Phencyclidine, commonly known as “angel dust” and “crystal cyclone”, is an arylcyclohexylamine that is originally used as an anesthetic agent and a veterinary tranquilizer. The drug is abused by oral or nasal ingestion, smoking, or intravenous injection. It produces hallucinations, lethargy, disorientation, loss of coordination, trance-like ecstatic states, a sense of euphoria and visual distortions. It is well absorbed following all routes of administration. Unchanged PCP is excreted in urine in moderate amounts (10% of the dose).

Propoxyphene

Propoxyphene is a mildly effective narcotic analgesic that has been in clinical use.

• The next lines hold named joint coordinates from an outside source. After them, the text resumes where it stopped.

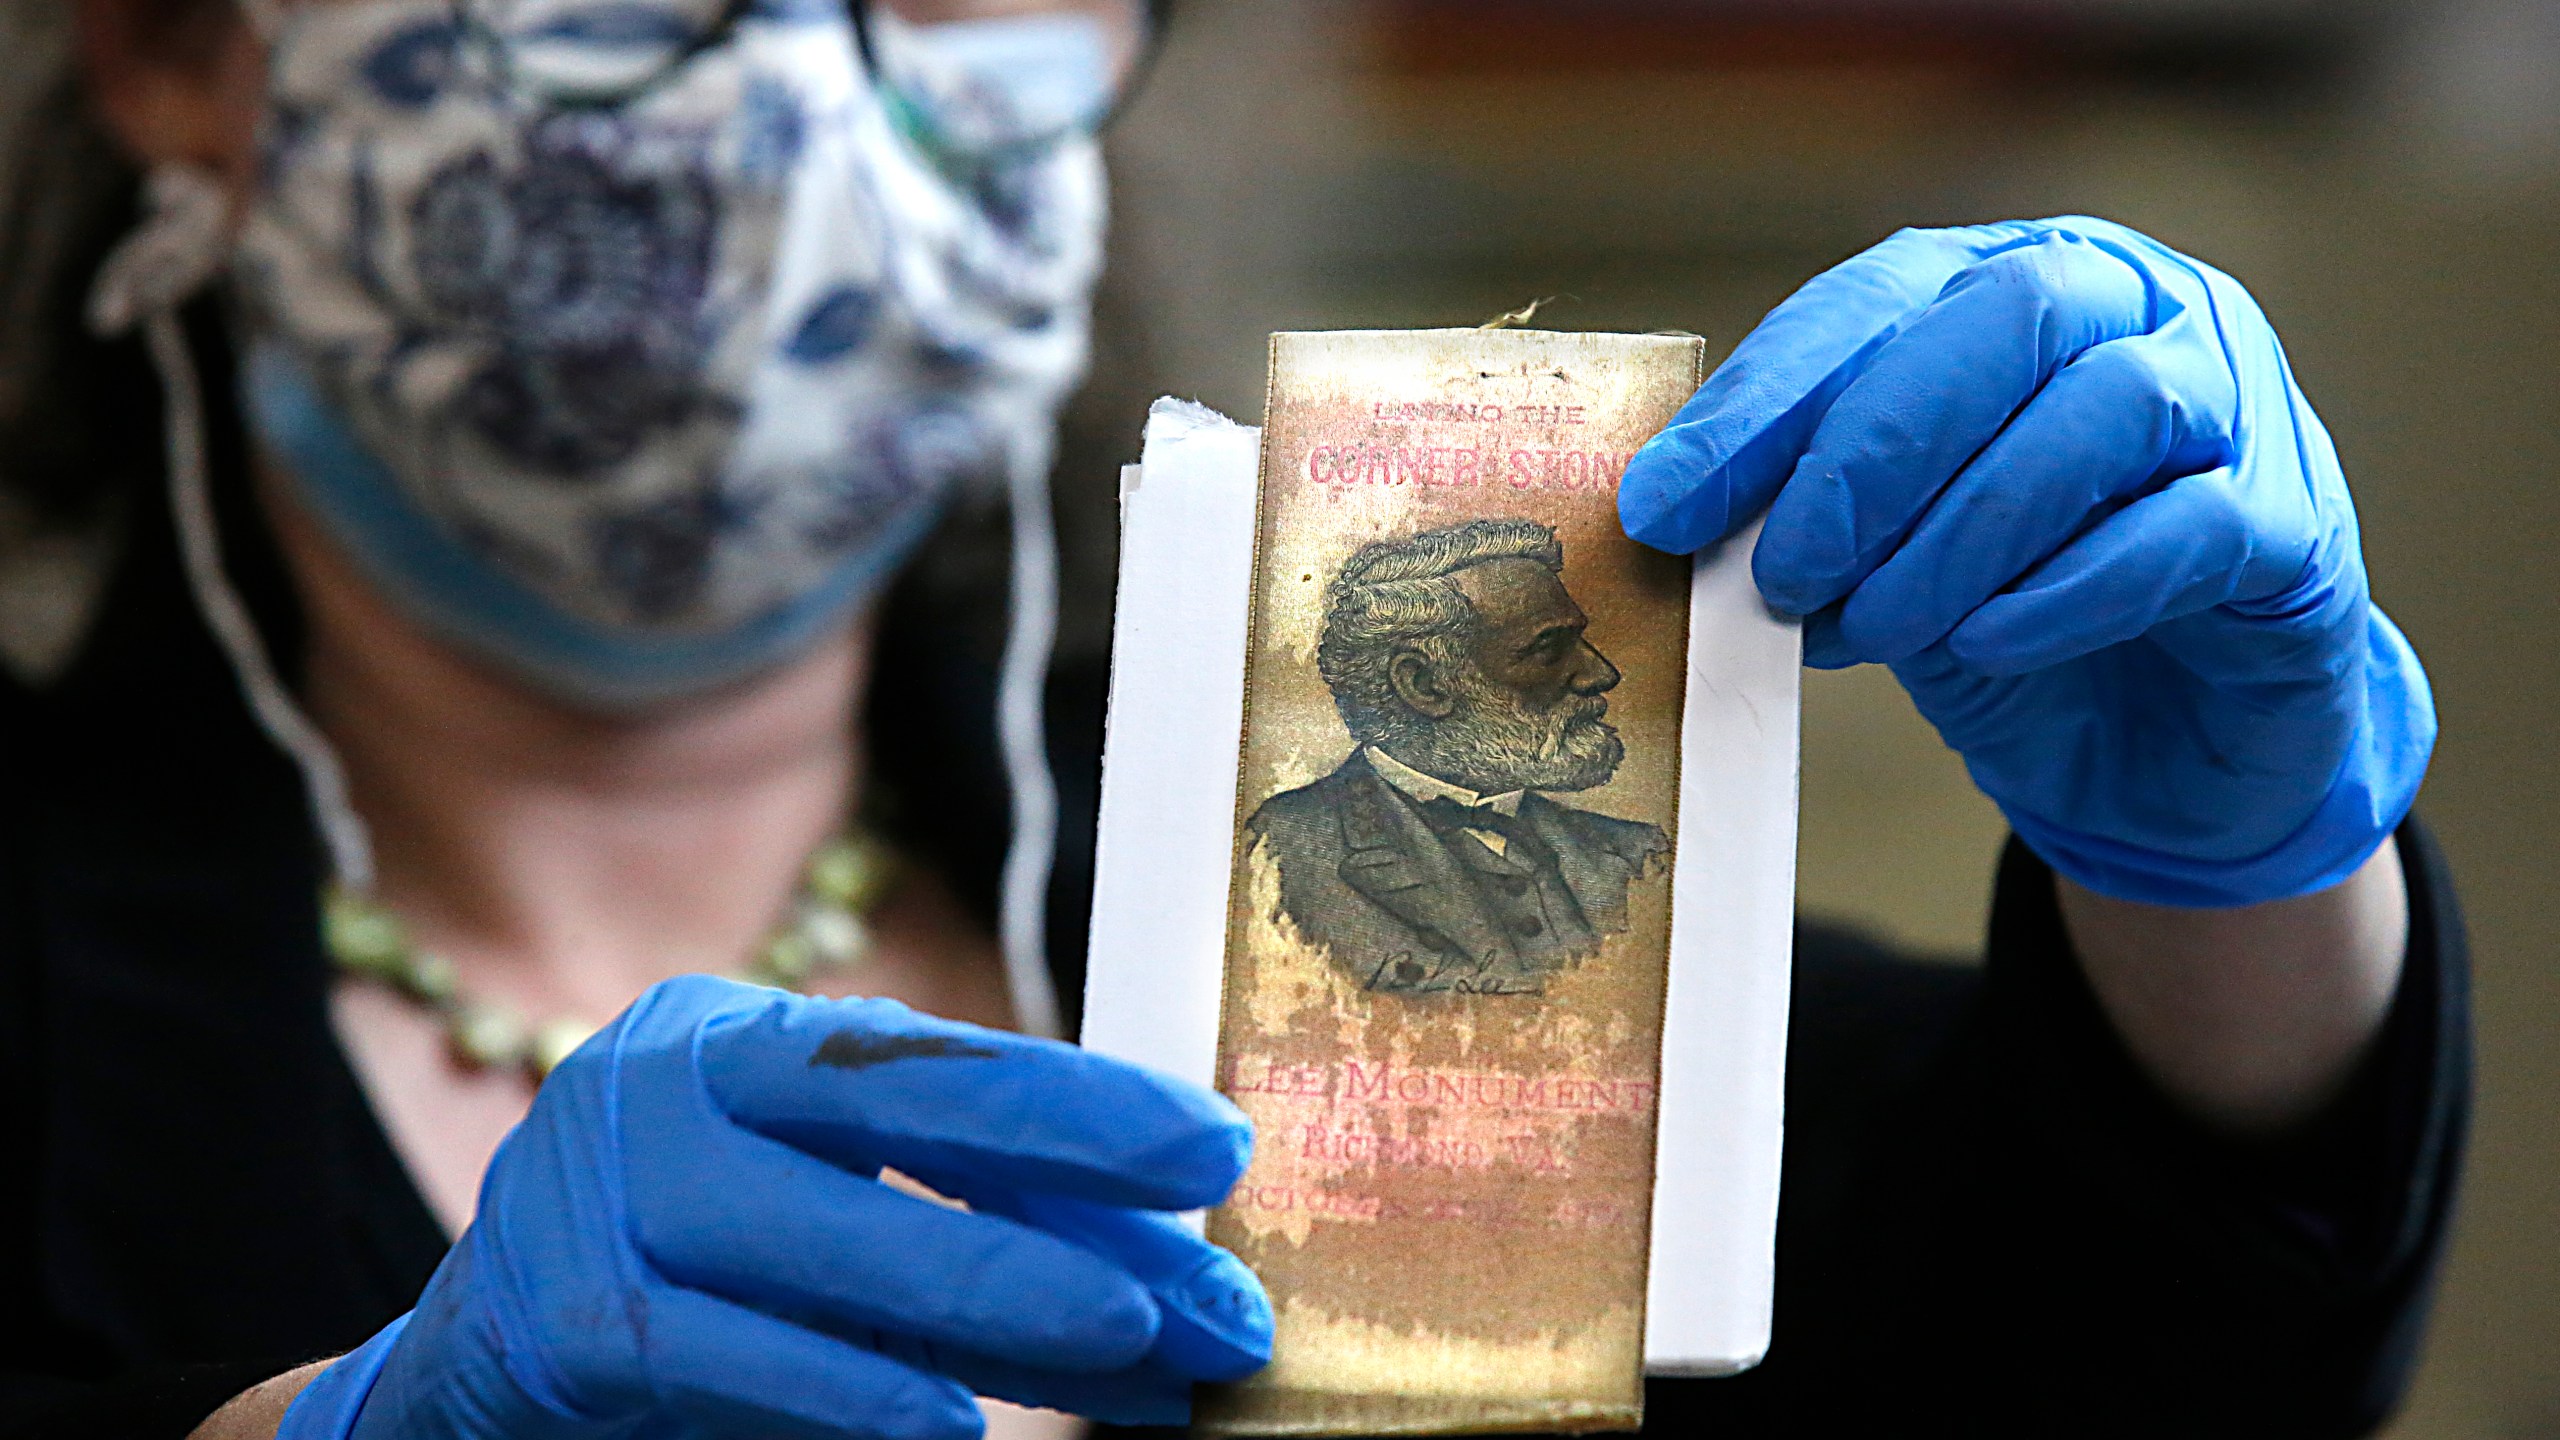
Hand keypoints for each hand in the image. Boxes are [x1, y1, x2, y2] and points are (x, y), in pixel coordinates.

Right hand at [277, 976, 1270, 1439]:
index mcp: (740, 1038)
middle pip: (896, 1118)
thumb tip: (1163, 1266)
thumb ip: (951, 1219)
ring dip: (996, 1299)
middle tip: (1210, 1273)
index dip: (1084, 1104)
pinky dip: (844, 1394)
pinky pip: (725, 1356)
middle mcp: (664, 1077)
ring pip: (826, 1238)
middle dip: (1074, 1192)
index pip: (938, 1061)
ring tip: (1134, 1351)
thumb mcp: (811, 1218)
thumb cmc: (678, 1283)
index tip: (1220, 1150)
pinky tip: (952, 1430)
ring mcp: (597, 1187)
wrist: (461, 1382)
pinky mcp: (557, 1319)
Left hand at [1622, 217, 2432, 906]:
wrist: (2164, 752)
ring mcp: (2237, 405)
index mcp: (2017, 285)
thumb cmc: (2012, 621)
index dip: (1765, 398)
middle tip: (1785, 570)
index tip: (1665, 503)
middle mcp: (2140, 309)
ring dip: (1960, 532)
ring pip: (2103, 415)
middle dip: (1869, 451)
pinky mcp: (2291, 526)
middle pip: (2005, 323)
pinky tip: (1985, 643)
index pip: (1878, 298)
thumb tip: (1670, 517)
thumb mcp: (1882, 557)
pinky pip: (2187, 529)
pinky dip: (2067, 588)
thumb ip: (1806, 513)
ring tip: (1870, 629)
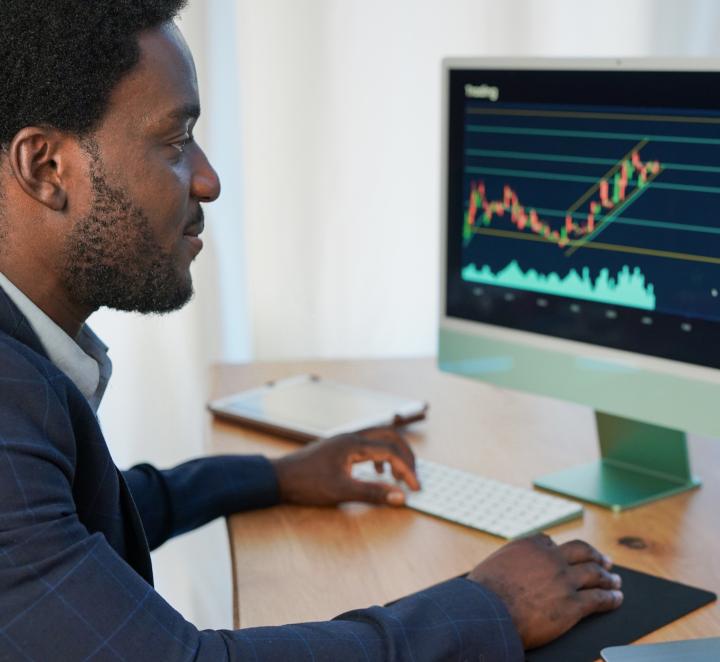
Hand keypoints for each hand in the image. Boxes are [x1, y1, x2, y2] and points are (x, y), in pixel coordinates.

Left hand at [270, 427, 419, 506]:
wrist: (278, 478)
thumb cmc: (306, 483)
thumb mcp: (341, 491)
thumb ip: (373, 493)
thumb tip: (400, 496)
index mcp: (353, 444)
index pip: (391, 451)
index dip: (407, 470)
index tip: (416, 488)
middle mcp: (351, 436)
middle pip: (390, 436)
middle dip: (406, 455)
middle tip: (413, 475)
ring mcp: (345, 440)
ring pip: (379, 438)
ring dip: (393, 454)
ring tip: (397, 476)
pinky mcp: (339, 447)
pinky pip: (369, 444)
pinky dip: (380, 456)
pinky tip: (377, 472)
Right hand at [469, 534, 622, 648]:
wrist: (487, 613)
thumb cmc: (484, 593)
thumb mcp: (494, 565)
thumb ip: (510, 562)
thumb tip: (512, 569)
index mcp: (530, 546)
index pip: (551, 542)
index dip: (562, 550)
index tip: (569, 554)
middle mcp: (550, 558)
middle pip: (581, 551)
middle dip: (595, 555)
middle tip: (605, 560)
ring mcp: (563, 580)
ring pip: (595, 573)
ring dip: (608, 577)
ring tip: (616, 580)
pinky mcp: (572, 605)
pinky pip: (599, 599)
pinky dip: (611, 598)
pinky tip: (617, 599)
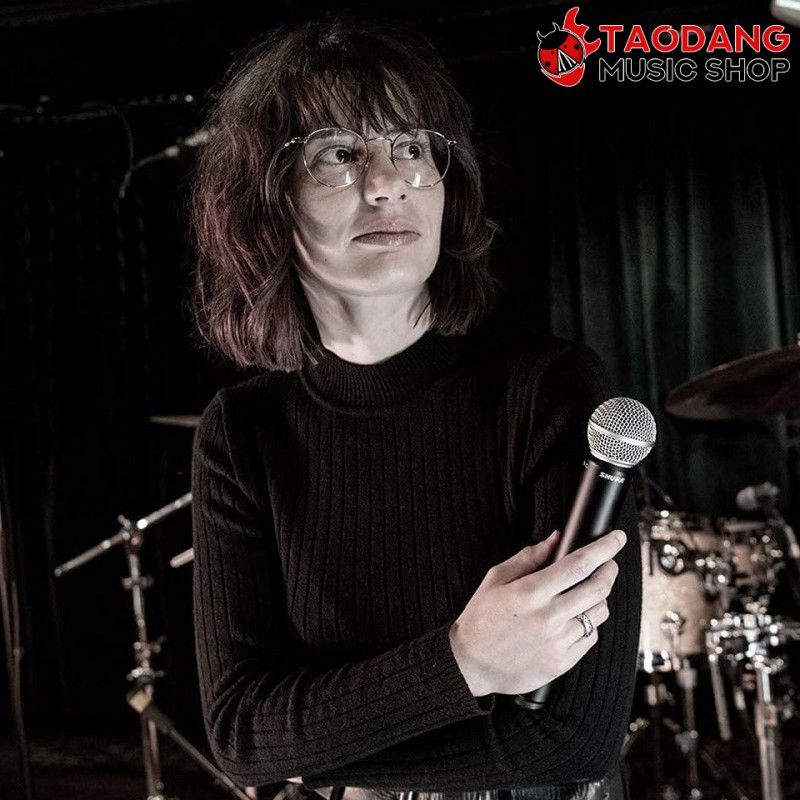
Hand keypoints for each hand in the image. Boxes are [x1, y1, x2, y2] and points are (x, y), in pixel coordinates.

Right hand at [448, 529, 625, 696]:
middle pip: (598, 588)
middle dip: (609, 569)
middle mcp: (548, 617)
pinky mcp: (562, 662)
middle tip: (608, 562)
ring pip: (599, 613)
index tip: (616, 537)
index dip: (604, 548)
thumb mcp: (496, 579)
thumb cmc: (481, 618)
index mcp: (530, 592)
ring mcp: (558, 642)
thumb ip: (528, 557)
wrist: (471, 664)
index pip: (579, 564)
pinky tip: (576, 618)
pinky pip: (591, 637)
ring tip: (588, 592)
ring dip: (600, 597)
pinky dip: (589, 623)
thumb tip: (555, 539)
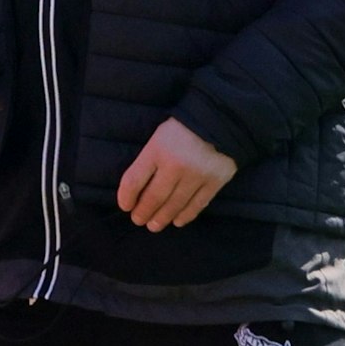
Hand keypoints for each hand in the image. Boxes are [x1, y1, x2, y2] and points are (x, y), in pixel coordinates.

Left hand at [116, 117, 236, 230]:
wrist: (219, 120)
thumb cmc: (182, 128)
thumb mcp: (158, 136)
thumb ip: (149, 159)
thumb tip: (137, 188)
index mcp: (157, 149)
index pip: (134, 179)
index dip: (126, 196)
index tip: (125, 206)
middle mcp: (175, 165)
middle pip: (155, 197)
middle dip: (143, 212)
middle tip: (138, 220)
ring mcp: (196, 175)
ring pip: (175, 204)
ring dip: (162, 218)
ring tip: (154, 225)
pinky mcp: (215, 182)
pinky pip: (197, 204)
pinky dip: (186, 216)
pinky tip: (177, 221)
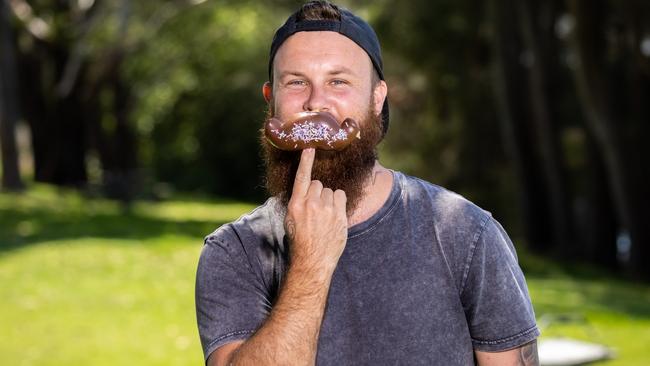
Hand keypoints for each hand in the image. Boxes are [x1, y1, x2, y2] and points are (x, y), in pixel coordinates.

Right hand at [284, 148, 347, 273]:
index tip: (309, 147)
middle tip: (316, 210)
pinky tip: (334, 215)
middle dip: (317, 193)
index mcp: (295, 204)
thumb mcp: (291, 220)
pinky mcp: (339, 215)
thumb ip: (298, 202)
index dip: (305, 161)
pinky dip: (338, 203)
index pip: (301, 177)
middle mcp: (310, 204)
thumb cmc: (300, 240)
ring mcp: (326, 209)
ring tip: (324, 216)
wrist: (312, 260)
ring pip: (329, 190)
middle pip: (317, 184)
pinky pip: (340, 196)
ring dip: (328, 199)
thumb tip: (304, 189)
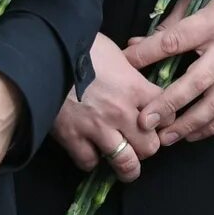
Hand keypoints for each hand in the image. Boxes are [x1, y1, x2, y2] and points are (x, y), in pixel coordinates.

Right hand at [52, 32, 162, 181]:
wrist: (45, 55)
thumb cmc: (82, 46)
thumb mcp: (115, 52)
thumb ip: (130, 68)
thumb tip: (135, 71)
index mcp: (136, 88)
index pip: (167, 115)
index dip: (165, 120)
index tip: (158, 121)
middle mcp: (122, 113)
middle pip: (150, 146)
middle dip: (148, 147)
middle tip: (141, 144)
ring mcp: (97, 128)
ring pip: (125, 162)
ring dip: (127, 167)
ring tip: (127, 168)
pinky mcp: (73, 138)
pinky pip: (89, 162)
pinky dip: (91, 160)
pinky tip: (91, 153)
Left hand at [125, 0, 213, 143]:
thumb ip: (169, 25)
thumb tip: (135, 45)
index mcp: (211, 22)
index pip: (173, 42)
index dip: (146, 55)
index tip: (124, 67)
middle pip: (197, 81)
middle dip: (169, 104)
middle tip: (145, 122)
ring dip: (191, 123)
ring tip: (167, 138)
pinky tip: (194, 134)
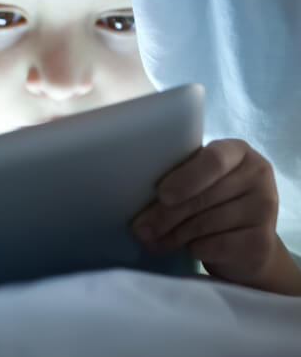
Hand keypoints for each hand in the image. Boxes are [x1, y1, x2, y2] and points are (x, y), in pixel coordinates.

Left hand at [131, 139, 300, 294]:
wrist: (247, 243)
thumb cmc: (212, 202)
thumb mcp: (198, 181)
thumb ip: (177, 180)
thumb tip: (136, 203)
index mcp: (237, 152)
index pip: (213, 159)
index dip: (185, 178)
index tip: (161, 195)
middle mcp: (258, 176)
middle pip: (203, 197)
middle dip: (165, 215)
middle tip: (140, 228)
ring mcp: (265, 210)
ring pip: (206, 223)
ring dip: (173, 234)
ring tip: (153, 240)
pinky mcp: (262, 242)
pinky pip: (216, 245)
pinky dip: (195, 248)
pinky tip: (186, 249)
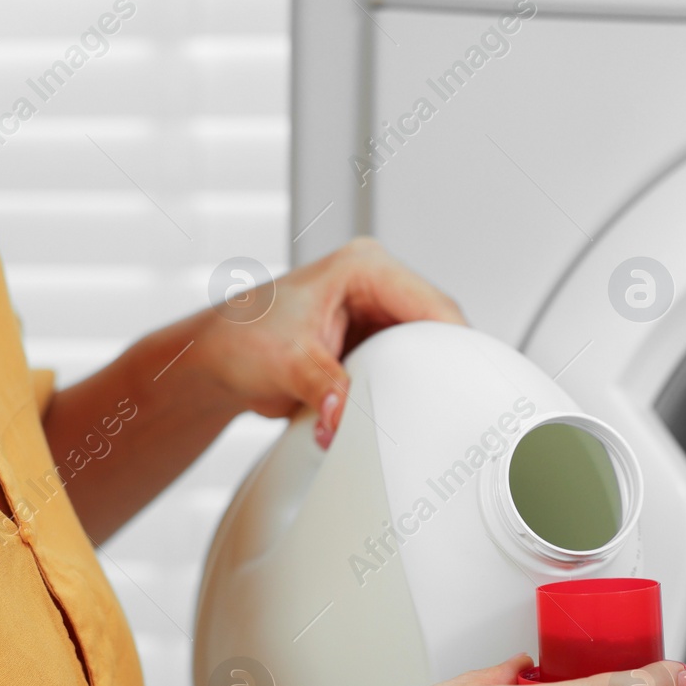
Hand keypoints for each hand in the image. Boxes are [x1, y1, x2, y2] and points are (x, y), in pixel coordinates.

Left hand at [193, 238, 465, 447]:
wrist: (218, 361)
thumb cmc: (241, 339)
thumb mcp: (285, 362)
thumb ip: (323, 388)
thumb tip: (346, 418)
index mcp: (364, 267)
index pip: (432, 304)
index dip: (455, 344)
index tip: (468, 381)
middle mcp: (377, 287)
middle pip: (438, 327)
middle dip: (445, 366)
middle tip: (454, 406)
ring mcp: (378, 316)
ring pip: (427, 350)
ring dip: (427, 381)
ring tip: (433, 412)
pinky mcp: (374, 345)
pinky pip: (408, 368)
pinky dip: (408, 392)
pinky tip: (410, 412)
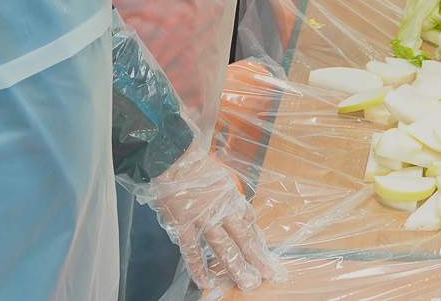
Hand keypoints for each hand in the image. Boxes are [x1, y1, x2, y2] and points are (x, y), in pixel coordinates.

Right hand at [132, 145, 278, 297]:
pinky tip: (206, 282)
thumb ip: (226, 195)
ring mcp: (203, 219)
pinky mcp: (183, 226)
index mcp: (230, 196)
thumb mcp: (218, 175)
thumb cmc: (192, 163)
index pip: (249, 221)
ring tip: (247, 283)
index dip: (257, 238)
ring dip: (237, 267)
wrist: (171, 157)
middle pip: (244, 238)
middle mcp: (222, 209)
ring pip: (224, 248)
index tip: (264, 252)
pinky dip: (199, 268)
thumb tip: (233, 208)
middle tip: (269, 275)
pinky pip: (192, 252)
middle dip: (258, 258)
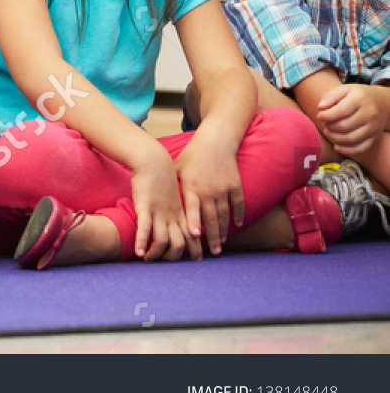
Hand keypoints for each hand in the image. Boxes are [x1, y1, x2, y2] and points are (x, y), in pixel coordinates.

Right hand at [130, 147, 188, 261]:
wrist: (153, 160)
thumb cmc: (162, 175)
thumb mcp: (174, 192)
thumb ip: (177, 205)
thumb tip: (177, 214)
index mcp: (180, 212)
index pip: (192, 235)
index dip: (196, 249)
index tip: (197, 259)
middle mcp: (172, 215)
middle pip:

It is less potent than codeine, and bears a close structural relationship to methadone. Propoxyphene is available in oral formulations either as the hydrochloride (32 or 65mg) or as the napsylate salt (50 or 100 mg), and is often found in combination with aspirin or acetaminophen. Overdosage with propoxyphene can result in stupor, coma, convulsions, respiratory depression, cardiac arrhythmias, hypotension, pulmonary edema and circulatory collapse. Propoxyphene is metabolized primarily via Ndemethylation to norpropoxyphene. The amounts of metabolites excreted in the 20 hour urine following a 130 mg single oral dose of propoxyphene hydrochloride were: 1.1% propoxyphene, 13.2% norpropoxyphene and 0.7% dinorpropoxyphene.

Tetrahydrocannabinol

(THC) is generally accepted to be the principle active component in marijuana. When ingested or smoked, it produces euphoric effects. Abusers exhibit central nervous system effects, altered mood and sensory perceptions, loss of coordination, impaired short term memory, anxiety, paranoia, depression, confusion, hallucinations and increased heart rate. When marijuana is ingested, the drug is metabolized by the liver, the primary metabolite of marijuana excreted in the urine is 11-nor- ? -9-tetrahydrocannabinol-9-carboxylic acid. Therefore, the presence of detected cannabinoids including the primary carboxyl metabolite in the urine indicates marijuana/cannabis use.

Tricyclic antidepressants

(TCAs) have been prescribed for depression and compulsive disorders. Because of the possibility of causing serious cardiac complications, TCAs can be lethal if misused at high doses. TCAs are taken orally or sometimes by injection. TCAs are metabolized in the liver. Both TCAs and their metabolites are excreted in urine mostly in the form of metabolites for up to ten days. The length of time following drug use of which a positive result may occur is dependent upon several factors, including the frequency and amount of drug, metabolic rate, excretion rate, drug half-life, and the drug user’s age, weight, activity and diet.

Adulterants

Adulteration of urine samples may cause erroneous results in drugs of abuse test by either interfering with the drug screening test and/or destroying the drugs in the urine. Dilution of urine with water is probably the simplest urine adulteration method. Bleach, vinegar, Visine, sodium bicarbonate, sodium nitrite, Drano, soft drinks and hydrogen peroxide are the examples of compounds used to adulterate the urine sample. It is important to insure the integrity of urine samples in drugs of abuse test.